# Wonder if the Amp can be hacked



## Dammit Mazzacane (Dec 31, 2015)

Hear me out on this theory: Find a security hole, hack the amp, access the phone it’s tethered to. Time is short but a target would be a Lyft driver sitting motionless for a while.
Is this plausible? Network experts opine.


----------



## doyousensehumor (Apr 13, 2015)

WTF?


----------



## Uber's Guber (Oct 22, 2017)

Dammit Mazzacane said:


> Hear me out on this theory: Find a security hole, hack the amp, access the phone it's tethered to.


What are they gonna hack, the $2.85 earned driving all week for Lyft?


Dammit Mazzacane said:


> Time is short but a target would be a Lyft driver sitting motionless for a while.

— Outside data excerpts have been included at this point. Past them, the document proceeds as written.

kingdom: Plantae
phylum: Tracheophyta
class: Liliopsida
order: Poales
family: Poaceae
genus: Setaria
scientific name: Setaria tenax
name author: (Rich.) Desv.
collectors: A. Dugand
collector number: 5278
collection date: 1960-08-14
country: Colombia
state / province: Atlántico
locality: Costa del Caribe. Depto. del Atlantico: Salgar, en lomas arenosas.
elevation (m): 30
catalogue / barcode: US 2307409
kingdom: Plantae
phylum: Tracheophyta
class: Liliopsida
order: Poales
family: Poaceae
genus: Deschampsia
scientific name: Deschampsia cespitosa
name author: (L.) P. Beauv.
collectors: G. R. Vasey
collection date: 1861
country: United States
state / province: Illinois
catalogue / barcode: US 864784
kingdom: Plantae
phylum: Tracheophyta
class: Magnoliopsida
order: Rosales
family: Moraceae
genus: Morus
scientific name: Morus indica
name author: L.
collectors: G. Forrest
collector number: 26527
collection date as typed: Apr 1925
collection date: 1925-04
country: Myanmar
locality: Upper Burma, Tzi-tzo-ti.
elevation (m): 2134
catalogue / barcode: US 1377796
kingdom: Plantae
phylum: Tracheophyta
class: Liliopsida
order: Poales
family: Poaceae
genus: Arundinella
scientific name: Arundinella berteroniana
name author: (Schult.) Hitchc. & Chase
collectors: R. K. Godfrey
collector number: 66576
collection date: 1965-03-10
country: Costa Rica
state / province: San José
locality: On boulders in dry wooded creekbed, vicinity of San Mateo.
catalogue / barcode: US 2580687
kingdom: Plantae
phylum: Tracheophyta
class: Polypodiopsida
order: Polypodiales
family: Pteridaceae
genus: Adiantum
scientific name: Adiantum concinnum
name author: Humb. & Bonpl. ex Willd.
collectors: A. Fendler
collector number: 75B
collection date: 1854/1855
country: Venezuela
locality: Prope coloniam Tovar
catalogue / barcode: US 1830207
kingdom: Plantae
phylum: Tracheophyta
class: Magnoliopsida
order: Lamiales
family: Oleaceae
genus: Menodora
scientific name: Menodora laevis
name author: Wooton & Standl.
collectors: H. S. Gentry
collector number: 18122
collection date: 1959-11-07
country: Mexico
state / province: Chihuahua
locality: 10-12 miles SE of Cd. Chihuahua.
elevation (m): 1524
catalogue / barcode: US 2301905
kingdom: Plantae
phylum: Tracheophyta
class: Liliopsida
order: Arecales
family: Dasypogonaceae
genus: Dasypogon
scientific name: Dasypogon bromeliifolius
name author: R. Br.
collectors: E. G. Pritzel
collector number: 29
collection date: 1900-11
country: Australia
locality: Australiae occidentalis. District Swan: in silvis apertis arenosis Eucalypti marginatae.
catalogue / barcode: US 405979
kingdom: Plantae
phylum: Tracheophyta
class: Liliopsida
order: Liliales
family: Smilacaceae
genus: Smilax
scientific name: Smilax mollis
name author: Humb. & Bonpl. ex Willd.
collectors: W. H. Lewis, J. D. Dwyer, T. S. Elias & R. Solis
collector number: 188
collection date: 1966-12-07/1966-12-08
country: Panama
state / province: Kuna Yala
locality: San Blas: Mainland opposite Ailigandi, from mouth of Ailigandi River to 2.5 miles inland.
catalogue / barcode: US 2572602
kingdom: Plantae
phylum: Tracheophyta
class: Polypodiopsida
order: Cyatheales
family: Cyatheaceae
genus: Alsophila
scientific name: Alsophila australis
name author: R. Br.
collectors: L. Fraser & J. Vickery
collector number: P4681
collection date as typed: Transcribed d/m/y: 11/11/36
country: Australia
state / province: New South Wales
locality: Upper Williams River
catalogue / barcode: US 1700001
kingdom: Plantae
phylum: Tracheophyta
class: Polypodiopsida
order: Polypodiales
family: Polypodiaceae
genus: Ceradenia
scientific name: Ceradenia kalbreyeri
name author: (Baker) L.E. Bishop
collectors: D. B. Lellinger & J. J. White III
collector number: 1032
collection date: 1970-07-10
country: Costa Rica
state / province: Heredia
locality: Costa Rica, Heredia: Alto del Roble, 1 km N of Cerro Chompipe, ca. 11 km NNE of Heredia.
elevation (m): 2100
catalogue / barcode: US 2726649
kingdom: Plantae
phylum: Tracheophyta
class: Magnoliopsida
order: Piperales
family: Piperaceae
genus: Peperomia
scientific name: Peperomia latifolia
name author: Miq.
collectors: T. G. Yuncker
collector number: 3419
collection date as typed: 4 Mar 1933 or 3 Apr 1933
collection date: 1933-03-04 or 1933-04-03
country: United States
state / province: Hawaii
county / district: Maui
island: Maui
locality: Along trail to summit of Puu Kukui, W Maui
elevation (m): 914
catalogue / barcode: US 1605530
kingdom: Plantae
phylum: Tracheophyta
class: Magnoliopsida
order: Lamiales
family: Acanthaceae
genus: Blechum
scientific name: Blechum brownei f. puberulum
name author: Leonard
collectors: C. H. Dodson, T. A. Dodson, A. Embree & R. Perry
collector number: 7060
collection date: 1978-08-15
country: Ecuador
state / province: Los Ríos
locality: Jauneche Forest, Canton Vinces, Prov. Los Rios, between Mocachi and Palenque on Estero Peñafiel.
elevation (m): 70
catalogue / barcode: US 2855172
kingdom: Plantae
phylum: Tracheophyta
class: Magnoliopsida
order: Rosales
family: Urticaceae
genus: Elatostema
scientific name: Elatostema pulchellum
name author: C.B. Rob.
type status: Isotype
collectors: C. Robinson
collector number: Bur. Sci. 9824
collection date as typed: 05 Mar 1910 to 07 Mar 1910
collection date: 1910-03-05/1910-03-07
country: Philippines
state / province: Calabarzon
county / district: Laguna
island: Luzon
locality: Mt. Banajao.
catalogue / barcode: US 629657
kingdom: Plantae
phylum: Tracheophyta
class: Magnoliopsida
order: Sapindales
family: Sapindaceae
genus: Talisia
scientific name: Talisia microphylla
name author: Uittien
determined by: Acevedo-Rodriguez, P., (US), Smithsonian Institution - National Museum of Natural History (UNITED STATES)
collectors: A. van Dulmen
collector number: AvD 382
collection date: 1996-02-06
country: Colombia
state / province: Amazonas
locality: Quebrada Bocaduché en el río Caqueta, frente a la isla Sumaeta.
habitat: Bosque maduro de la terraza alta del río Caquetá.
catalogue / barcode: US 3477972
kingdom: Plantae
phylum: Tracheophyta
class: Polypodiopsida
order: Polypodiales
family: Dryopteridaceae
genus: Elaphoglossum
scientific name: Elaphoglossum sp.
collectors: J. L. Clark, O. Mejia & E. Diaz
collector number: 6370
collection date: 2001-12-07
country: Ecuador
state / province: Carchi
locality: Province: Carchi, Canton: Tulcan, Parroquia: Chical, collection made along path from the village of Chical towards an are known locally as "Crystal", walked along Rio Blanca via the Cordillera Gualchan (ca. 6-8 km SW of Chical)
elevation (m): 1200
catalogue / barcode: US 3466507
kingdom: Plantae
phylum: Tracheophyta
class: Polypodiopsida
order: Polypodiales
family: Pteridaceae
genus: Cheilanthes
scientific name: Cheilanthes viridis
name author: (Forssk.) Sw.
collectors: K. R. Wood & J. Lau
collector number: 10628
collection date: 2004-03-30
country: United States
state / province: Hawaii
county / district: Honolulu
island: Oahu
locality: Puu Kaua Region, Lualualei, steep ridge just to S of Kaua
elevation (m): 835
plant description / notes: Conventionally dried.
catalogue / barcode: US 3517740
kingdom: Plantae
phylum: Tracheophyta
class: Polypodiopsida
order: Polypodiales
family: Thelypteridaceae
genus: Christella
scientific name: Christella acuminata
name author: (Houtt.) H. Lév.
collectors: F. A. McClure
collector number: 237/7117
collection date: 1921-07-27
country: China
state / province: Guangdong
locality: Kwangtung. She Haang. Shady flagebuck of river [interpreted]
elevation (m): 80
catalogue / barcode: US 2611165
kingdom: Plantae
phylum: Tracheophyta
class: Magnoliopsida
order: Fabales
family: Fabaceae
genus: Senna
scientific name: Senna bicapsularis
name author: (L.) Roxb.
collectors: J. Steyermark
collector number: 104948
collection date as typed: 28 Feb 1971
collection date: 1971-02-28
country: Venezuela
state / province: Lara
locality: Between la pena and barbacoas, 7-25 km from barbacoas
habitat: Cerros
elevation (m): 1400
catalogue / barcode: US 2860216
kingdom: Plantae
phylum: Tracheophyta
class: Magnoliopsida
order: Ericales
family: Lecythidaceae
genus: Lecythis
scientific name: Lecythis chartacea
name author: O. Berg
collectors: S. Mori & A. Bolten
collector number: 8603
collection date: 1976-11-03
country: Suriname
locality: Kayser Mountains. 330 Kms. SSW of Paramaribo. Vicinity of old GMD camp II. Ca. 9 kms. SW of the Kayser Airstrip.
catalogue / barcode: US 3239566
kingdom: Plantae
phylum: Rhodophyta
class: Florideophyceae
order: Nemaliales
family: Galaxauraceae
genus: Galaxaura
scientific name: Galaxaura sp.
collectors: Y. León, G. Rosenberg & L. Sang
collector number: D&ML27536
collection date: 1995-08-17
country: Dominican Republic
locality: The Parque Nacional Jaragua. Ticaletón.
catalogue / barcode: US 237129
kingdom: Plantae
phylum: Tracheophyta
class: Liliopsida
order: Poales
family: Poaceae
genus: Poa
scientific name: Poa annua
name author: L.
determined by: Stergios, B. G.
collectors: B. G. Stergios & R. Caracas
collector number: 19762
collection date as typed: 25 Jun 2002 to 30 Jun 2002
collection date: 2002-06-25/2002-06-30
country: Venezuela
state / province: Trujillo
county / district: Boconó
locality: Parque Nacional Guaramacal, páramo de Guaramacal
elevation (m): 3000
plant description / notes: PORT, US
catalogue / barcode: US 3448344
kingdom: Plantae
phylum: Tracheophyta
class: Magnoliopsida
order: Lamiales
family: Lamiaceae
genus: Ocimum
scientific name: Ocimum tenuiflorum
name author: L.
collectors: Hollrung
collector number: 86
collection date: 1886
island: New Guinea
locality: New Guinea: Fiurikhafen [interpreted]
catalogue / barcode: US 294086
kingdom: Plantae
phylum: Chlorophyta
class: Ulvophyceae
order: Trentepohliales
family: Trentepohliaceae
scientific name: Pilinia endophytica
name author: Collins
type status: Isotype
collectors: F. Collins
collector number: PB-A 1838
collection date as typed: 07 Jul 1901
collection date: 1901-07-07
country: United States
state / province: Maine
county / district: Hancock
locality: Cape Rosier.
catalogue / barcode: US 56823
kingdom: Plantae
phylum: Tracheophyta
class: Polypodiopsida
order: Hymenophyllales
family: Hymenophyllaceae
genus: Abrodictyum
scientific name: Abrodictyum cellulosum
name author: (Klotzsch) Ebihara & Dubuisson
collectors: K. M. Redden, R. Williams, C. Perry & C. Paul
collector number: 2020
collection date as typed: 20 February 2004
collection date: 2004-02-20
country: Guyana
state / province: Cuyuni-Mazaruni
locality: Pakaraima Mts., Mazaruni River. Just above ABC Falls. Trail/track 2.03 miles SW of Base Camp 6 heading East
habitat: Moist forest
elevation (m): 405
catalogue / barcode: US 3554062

You can count on sitting motionless for a *LONG *while with the Lyft app on.


----------



## Atavar (Aug 11, 2018)

You could easily hack the amp but the worst you could do would be to write bad words and only if you were parked right next to it. Lol


----------



## June132017 (Jun 13, 2017)

No way Jose. The Lyft amp is the first 100% secure connection in the history of mankind.


----------



## Dammit Mazzacane (Dec 31, 2015)

OK you’re not seeing what I’m asking.
The amp is connected to a phone. Can it be compromised as a backdoor security hole?


----------



## tohunt4me (Nov 23, 2015)

Dammit Mazzacane said:


> Hear me out on this theory: Find a security hole, hack the amp, access the phone it's tethered to. Time is short but a target would be a Lyft driver sitting motionless for a while.
> Is this plausible? Network experts opine.


Just hack his car !



June132017 said:


> No way Jose. The Lyft amp is the first 100% secure connection in the history of mankind.


Yea
Right.
It is a Trojan Horse

FILLED WITH FLYING MONKEYS !


----------



## Invisible (Jun 15, 2018)

It probably could be comprised.

https://www.theguardian.com/technol...mber-hacker-read-texts-listen-calls-track-you
https://www.phone.instantcheckmate.com/dialed-in/ways-hackers-can-use-your-smartphone/


----------